Primary Cutaneous CD4+ Small/Medium-Sized T-Cell Lymphoproliferative Disorder: A Retrospective Cohort Study of 40 Adult Patients.
Academic Article
Overview
abstract
Primary cutaneous CD4+ small/medium-sized T-cell lymphoproliferative disorder (CD4+ PCSM-LPD) is distinguished from other peripheral T-cell lymphomas, particularly multifocal variants, by its indolent clinical behavior and favorable prognosis. Recent studies have suggested a T follicular helper (TFH) cell origin for these lesions; however, further studies are warranted to substantiate this hypothesis and clarify their pathogenesis.

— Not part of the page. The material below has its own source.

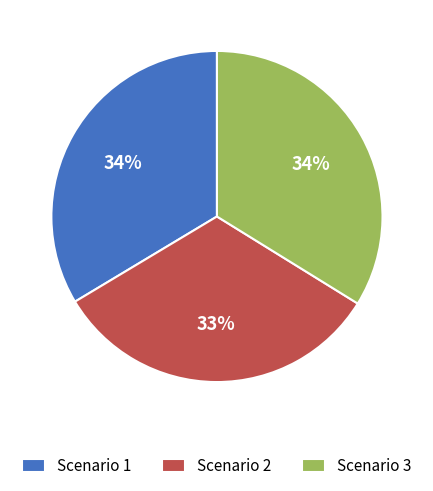

Is there any slice that represents more than half of the pie?

No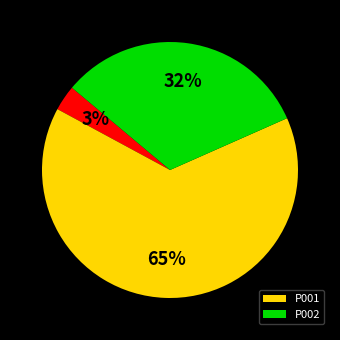

To the nearest percent, what is the average slice percentage?

33%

A retrospective review was conducted of all adult cases of CD4+ PCSM-LPD diagnosed at Weill Cornell Medicine between 2018 and 2024. The aim of this study was to evaluate the clinical, pathological, and molecular characteristics of these cases, with a specific focus on exploring the hypothesis of a follicular helper T-cell origin in CD4+ PCSM-LPD. Forty patients (26 men, 14 women) were encountered (age 25-83 years at presentation). Except for 1 oligolesional case, all others presented with solitary lesions, most frequently involving the head and neck region (26 of 37 cases, 72.2%). Treatment included surgical excision or radiation alone, with 1 lesion resolving spontaneously following the initial biopsy. Recurrence occurred only in 1 oligolesional case. All cases displayed characteristic histopathology of CD4+ PCSM-LPD. Varying positivity for nonspecific TFH markers (PD-1, BCL-6 and ICOS) was observed; both PD1 and ICOS can be expressed by activated T cells. Specific markers, CD10 and CXCL13, were predominantly negative the staining profile of CD4+ PCSM-LPD therefore suggests a partially developed TFH phenotype, reflecting the dynamic acquisition of these markers by neoplastic T cells in a conducive monocyte derived CD11c dendritic cell enriched microenvironment. Light chain restriction for plasma cells was observed in a qaurter of the cases and reflects the role of plasma cells as a countercheck population controlling follicular helper T cell expansion. Finally the lack of a follicular helper T cell phenotype in select cases that are otherwise typical for CD4+ PCSM-LPD should not exclude the diagnosis.